Aim of the exercise
Pick each line that has "Ipswich" out of the records.

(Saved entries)
BEGIN

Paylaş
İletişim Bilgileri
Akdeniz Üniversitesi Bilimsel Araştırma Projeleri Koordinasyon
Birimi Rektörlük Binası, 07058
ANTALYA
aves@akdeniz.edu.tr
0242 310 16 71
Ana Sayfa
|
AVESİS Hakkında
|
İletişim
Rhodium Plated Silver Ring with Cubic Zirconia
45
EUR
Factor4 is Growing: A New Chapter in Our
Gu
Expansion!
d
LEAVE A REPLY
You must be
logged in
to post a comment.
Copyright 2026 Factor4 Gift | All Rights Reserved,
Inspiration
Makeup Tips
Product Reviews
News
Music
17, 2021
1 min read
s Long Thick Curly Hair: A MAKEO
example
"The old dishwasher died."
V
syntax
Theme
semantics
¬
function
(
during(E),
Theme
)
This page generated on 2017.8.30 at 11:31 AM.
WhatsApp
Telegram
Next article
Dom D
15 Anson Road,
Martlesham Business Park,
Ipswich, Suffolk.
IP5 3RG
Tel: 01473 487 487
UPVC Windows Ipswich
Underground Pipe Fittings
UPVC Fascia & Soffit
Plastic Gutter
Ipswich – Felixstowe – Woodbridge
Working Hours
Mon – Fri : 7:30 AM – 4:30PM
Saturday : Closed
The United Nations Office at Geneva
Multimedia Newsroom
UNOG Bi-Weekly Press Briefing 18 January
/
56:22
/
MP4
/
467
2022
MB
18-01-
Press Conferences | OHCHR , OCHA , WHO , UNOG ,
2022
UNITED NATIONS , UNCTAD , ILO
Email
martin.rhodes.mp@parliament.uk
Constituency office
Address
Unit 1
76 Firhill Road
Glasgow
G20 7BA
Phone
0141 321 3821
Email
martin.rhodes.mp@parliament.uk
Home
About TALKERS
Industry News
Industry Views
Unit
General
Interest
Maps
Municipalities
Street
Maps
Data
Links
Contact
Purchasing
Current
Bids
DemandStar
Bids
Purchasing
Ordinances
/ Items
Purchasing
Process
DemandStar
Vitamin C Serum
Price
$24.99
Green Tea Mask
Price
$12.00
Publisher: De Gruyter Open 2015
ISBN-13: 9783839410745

END

Written response
Ipswich, Suffolk.
UPVC Windows Ipswich
Ipswich – Felixstowe – Woodbridge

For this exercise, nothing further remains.